Another important function provided by the cartridge is to seal the rear of the chamber. During firing of a cased cartridge, the pressure in the chamber expands the metallic case which obturates the chamber. This prevents gas exiting from the rear of the chamber, and it has also been experimentally shown to provide a significant amount of support to the bolt. Without the case to provide this seal, the firearm design must account for this and provide a means of sealing the rear of the chamber. This problem was also encountered with the Dreyse needle gun; the French Chassepot solved the leaking-breech problem with the addition of a rubber seal to the bolt.

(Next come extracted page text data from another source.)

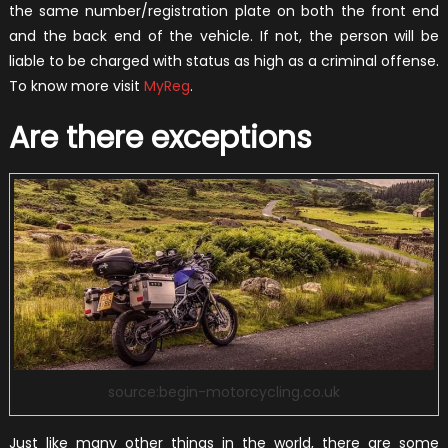
the same number/registration plate on both the front end
and the back end of the vehicle. If not, the person will be
liable to be charged with status as high as a criminal offense.
To know more visit
MyReg
.
Are there exceptions
source:begin-motorcycling.co.uk
Just like many other things in the world, there are some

Telescoping caseless rounds must also deal with the issue of blocking the bore, as the bullet is surrounded by propellant. The booster charge is used to address this issue, providing an initial burst of pressure to force the bullet out of the cartridge body and into the barrel before the body combusts.
Some artillery shells use an obturating ring at the rear of the shell to provide a tight seal for the breech. This allows a mostly caseless ammunition without the sealing issues generally encountered in such ammunition. The obturating ring provides the sealing that would normally be provided by a cartridge case.
Caseless rounds are limited by the fact that the cartridge body is primarily a propellant, and structural properties are secondary to the combustion properties. The primary issue is one of extraction. While caseless ammunition eliminates the need to extract a fired case, unfired cases must be extracted in case of a misfire, or to unload the firearm. With metallic cases, this ability is provided by a rim or extractor groove machined into the rear of the case. Even in completely plastic bodied cartridges, such as the Activ brand shotgun shells, a thin metal ring is molded into the rim to provide support for the extractor.
Modern caseless firearms
One of the first caseless firearm and ammunition systems produced was actually made by Daisy, the airgun maker, in 1968. The Daisy V/L Rifle used a .22 caliber (5.5 mm) low-powered caseless round with no primer. The rifle was basically a spring-piston air rifle, but when used with the V/L ammunition the energy from the compression of the piston heated the air behind the caseless cartridge enough to ignite the propellant, and this generated the bulk of the energy of firing. The Daisy V/L Rifle system was discontinued in 1969 after the ATF ruled that it was not an airgun, but a firearm, which Daisy was not licensed to produce.
Some assault rifles have used caseless ammunition. One of the better-known weapons of this type is the G11 made by Heckler & Koch. Although the rifle never entered full production due to issues with chamber sealing and heat, it went through a number of prototype stages as well as field testing before being put aside in favour of a more conventional firearm, the G36, which was also cheaper.